Bahncard für Dienstreisen: Wann Arbeitgeber Kosten steuerfrei übernehmen können
11. Mai 2026
Dienstreisen gehören für viele Arbeitnehmer zum Berufsalltag. Während bei Fahrten mit dem eigenen Auto häufig pauschale Kilometersätze steuerfrei erstattet werden, gilt bei der Nutzung von Bahn und anderen öffentlichen Verkehrsmitteln eine andere Regel: Hier können nur die tatsächlich entstandenen Kosten, etwa für ein Bahnticket, steuerfrei ersetzt werden. Eine steuerfreie Erstattung als Pauschale nicht möglich.
Eine interessante Alternative kann die Bereitstellung einer Bahncard durch den Arbeitgeber sein. Diese lohnt sich insbesondere dann, wenn regelmäßig Dienstreisen mit der Bahn stattfinden. Dabei gibt es zwei Möglichkeiten: Entweder wird die Bahncard ausschließlich für berufliche Fahrten genutzt oder auch für private Reisen freigegeben.
Wird die Bahncard rein für dienstliche Zwecke überlassen, ist die steuerliche Behandlung eindeutig – sie bleibt vollständig steuerfrei.
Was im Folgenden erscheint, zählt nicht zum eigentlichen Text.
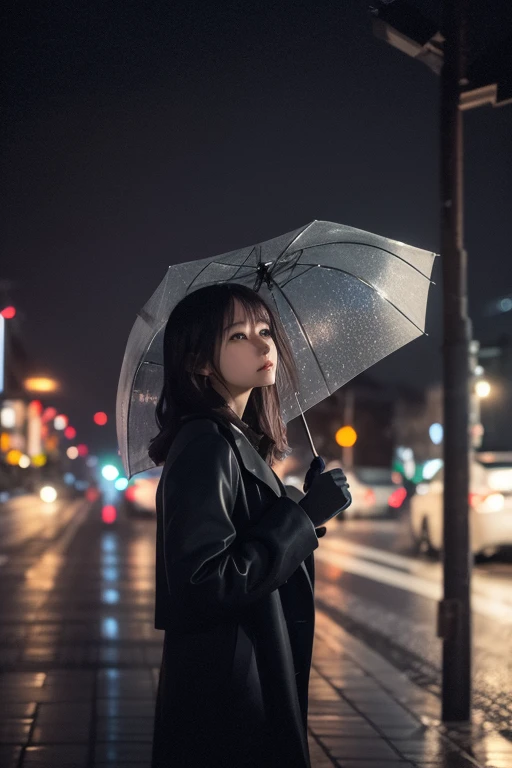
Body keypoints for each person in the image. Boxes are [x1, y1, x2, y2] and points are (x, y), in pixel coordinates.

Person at [149, 282, 351, 767]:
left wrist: (298, 505)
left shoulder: (233, 439)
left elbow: (246, 543)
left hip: (240, 668)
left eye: (265, 330)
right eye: (238, 336)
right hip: (228, 683)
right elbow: (203, 581)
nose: (264, 345)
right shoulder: (207, 443)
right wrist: (303, 517)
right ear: (198, 361)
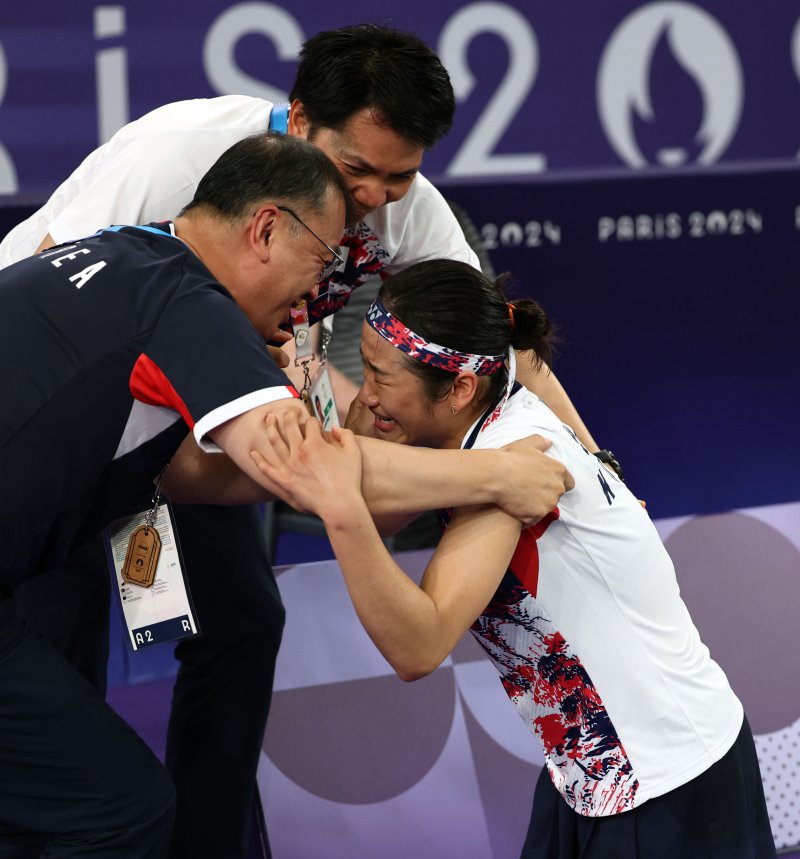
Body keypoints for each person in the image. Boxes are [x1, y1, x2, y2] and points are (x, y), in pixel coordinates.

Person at [0, 23, 590, 857]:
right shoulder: (180, 158)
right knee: (61, 678)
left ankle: (200, 841)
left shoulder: (391, 209)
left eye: (402, 176)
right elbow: (65, 291)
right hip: (72, 432)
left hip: (190, 429)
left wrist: (589, 458)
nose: (378, 201)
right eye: (357, 173)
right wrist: (490, 475)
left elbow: (494, 338)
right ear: (299, 125)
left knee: (243, 619)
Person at [251, 259, 777, 859]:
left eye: (378, 374)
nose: (365, 393)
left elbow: (417, 646)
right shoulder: (488, 425)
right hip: (588, 768)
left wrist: (337, 498)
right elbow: (387, 503)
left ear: (459, 389)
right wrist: (340, 405)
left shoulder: (513, 468)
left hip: (665, 785)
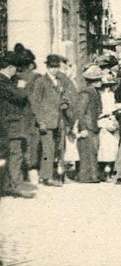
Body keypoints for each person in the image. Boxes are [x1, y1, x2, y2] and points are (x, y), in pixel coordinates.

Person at [29, 54, 74, 186]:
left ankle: (58, 174)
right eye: (52, 67)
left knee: (58, 149)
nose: (54, 69)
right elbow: (35, 103)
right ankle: (46, 177)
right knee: (48, 149)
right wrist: (40, 121)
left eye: (56, 67)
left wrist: (65, 102)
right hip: (46, 121)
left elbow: (65, 94)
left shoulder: (59, 81)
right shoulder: (41, 82)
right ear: (47, 67)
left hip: (59, 119)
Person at [0, 51, 36, 198]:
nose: (17, 71)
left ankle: (8, 185)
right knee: (15, 155)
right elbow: (19, 97)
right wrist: (22, 86)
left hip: (9, 123)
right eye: (16, 67)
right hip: (9, 124)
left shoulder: (6, 81)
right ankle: (14, 186)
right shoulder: (3, 81)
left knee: (11, 155)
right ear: (9, 67)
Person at [75, 65, 105, 183]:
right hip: (88, 125)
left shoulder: (94, 92)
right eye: (98, 80)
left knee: (93, 151)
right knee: (88, 151)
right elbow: (80, 112)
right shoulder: (86, 94)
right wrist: (82, 127)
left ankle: (92, 175)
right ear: (92, 81)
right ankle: (87, 176)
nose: (100, 82)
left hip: (93, 124)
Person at [97, 71, 121, 180]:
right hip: (103, 120)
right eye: (105, 86)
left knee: (113, 147)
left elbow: (116, 107)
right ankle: (104, 171)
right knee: (104, 148)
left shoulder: (113, 95)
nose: (107, 88)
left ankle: (111, 169)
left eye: (109, 86)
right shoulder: (99, 95)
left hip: (113, 119)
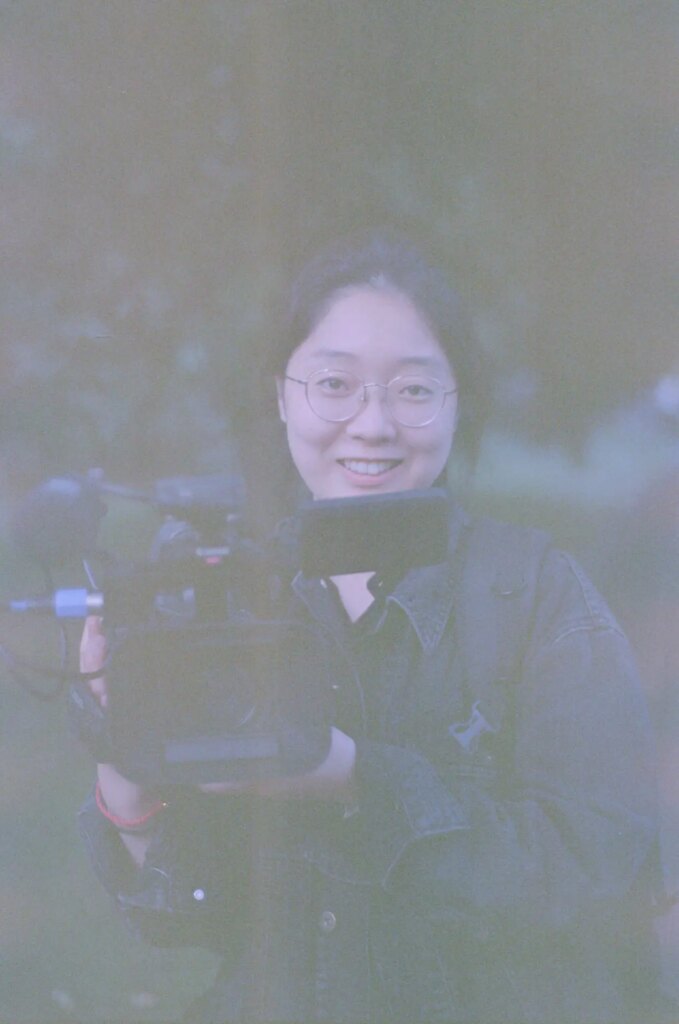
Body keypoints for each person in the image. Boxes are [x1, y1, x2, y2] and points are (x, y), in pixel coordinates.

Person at [77, 232, 667, 1023]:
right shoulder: (220, 592)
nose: (373, 424)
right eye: (334, 384)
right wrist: (128, 756)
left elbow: (604, 877)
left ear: (459, 402)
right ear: (282, 395)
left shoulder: (534, 594)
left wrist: (360, 780)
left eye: (414, 390)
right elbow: (194, 914)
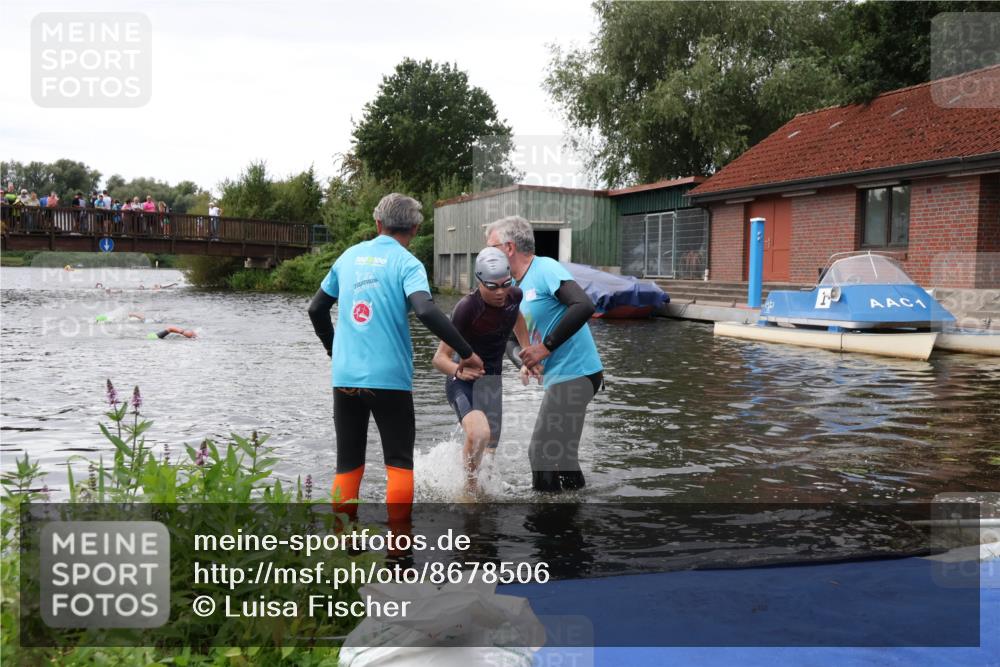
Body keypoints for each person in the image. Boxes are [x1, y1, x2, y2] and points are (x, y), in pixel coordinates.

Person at [308, 193, 483, 527]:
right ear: (415, 229)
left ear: (378, 224)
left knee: (348, 464)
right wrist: (467, 353)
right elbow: (426, 309)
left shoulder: (348, 257)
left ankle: (343, 547)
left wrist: (334, 350)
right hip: (389, 380)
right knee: (399, 463)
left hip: (345, 377)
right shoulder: (407, 264)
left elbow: (316, 308)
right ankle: (398, 550)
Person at [485, 215, 604, 493]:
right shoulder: (511, 287)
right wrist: (524, 360)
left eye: (491, 247)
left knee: (540, 453)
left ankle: (545, 523)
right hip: (562, 377)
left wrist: (545, 347)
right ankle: (574, 515)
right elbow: (507, 340)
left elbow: (583, 305)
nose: (486, 254)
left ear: (509, 248)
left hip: (578, 373)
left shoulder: (545, 268)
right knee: (563, 458)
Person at [431, 247, 537, 496]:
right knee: (479, 434)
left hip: (492, 382)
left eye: (505, 284)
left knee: (489, 452)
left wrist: (526, 354)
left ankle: (481, 493)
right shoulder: (466, 309)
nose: (500, 292)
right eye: (492, 286)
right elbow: (439, 359)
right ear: (479, 281)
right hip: (464, 380)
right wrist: (458, 371)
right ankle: (468, 491)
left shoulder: (514, 296)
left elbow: (517, 318)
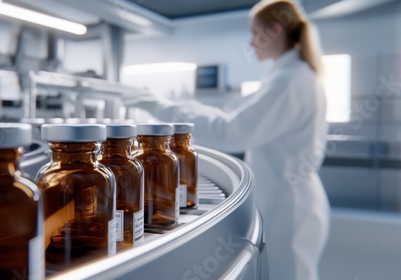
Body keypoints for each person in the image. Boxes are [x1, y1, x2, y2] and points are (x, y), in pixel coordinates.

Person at [124, 0, 330, 279]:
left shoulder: (290, 80)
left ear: (276, 30)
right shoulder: (288, 76)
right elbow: (235, 117)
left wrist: (164, 108)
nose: (252, 42)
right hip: (289, 197)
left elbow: (231, 132)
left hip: (289, 206)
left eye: (255, 33)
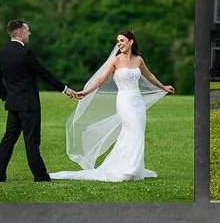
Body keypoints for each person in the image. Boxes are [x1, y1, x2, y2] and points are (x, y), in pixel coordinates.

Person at [53, 32, 171, 181]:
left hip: (137, 102)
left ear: (131, 42)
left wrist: (163, 87)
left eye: (122, 40)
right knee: (134, 130)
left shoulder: (138, 59)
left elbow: (150, 76)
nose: (119, 44)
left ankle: (132, 167)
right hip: (124, 101)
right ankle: (129, 169)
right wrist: (86, 92)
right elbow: (101, 79)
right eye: (118, 41)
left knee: (136, 133)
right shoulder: (115, 61)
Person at [0, 19, 72, 183]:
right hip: (29, 105)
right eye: (27, 31)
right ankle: (40, 176)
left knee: (8, 140)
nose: (29, 33)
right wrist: (65, 89)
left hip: (13, 105)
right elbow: (44, 73)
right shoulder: (26, 53)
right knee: (32, 142)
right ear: (20, 33)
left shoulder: (3, 53)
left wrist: (7, 96)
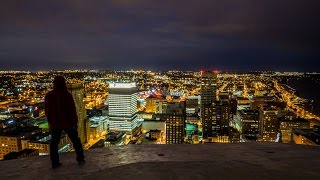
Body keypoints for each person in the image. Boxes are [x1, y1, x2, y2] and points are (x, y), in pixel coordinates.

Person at [45, 76, 85, 168]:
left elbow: (47, 111)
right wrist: (75, 122)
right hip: (68, 122)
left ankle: (55, 162)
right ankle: (80, 159)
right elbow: (72, 110)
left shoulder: (49, 95)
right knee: (76, 141)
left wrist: (50, 121)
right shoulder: (67, 95)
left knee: (54, 143)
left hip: (55, 123)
In der Praxis ist jedoch häufig auch eine private Nutzung erlaubt. In diesem Fall kommt es darauf an, ob sich die Anschaffung für den Arbeitgeber „rechnet“.
Das heißt: Liegt die Ersparnis durch den Erwerb der reduzierten Tickets für betriebliche Fahrten höher als der Preis für die Bahncard, so ist immer ein überwiegendes betriebliches Interesse gegeben.
Ein Beispiel: Kostet eine Bahncard 50 rund 244 Euro im Jahr und spart der Arbeitnehmer durch regelmäßige Dienstreisen insgesamt mehr als diesen Betrag ein, liegt ein überwiegend betriebliches Interesse vor. Die Folge: Die Bahncard kann weiterhin steuerfrei zur Verfügung gestellt werden – selbst wenn sie auch privat genutzt wird.
Wichtig ist jedoch, dass diese Einschätzung zu Beginn getroffen wird. Arbeitgeber sollten daher vorab überschlagen, ob sich die Bahncard voraussichtlich amortisiert. Dazu kann das Prognosetool der Deutschen Bahn für die Bahncard 100 genutzt werden. https://bcbp.db-app.de/prognose/
Selbst wenn sich die tatsächliche Nutzung später anders entwickelt als geplant, bleibt die ursprüngliche Entscheidung bestehen. Eine nachträgliche Versteuerung erfolgt in der Regel nicht.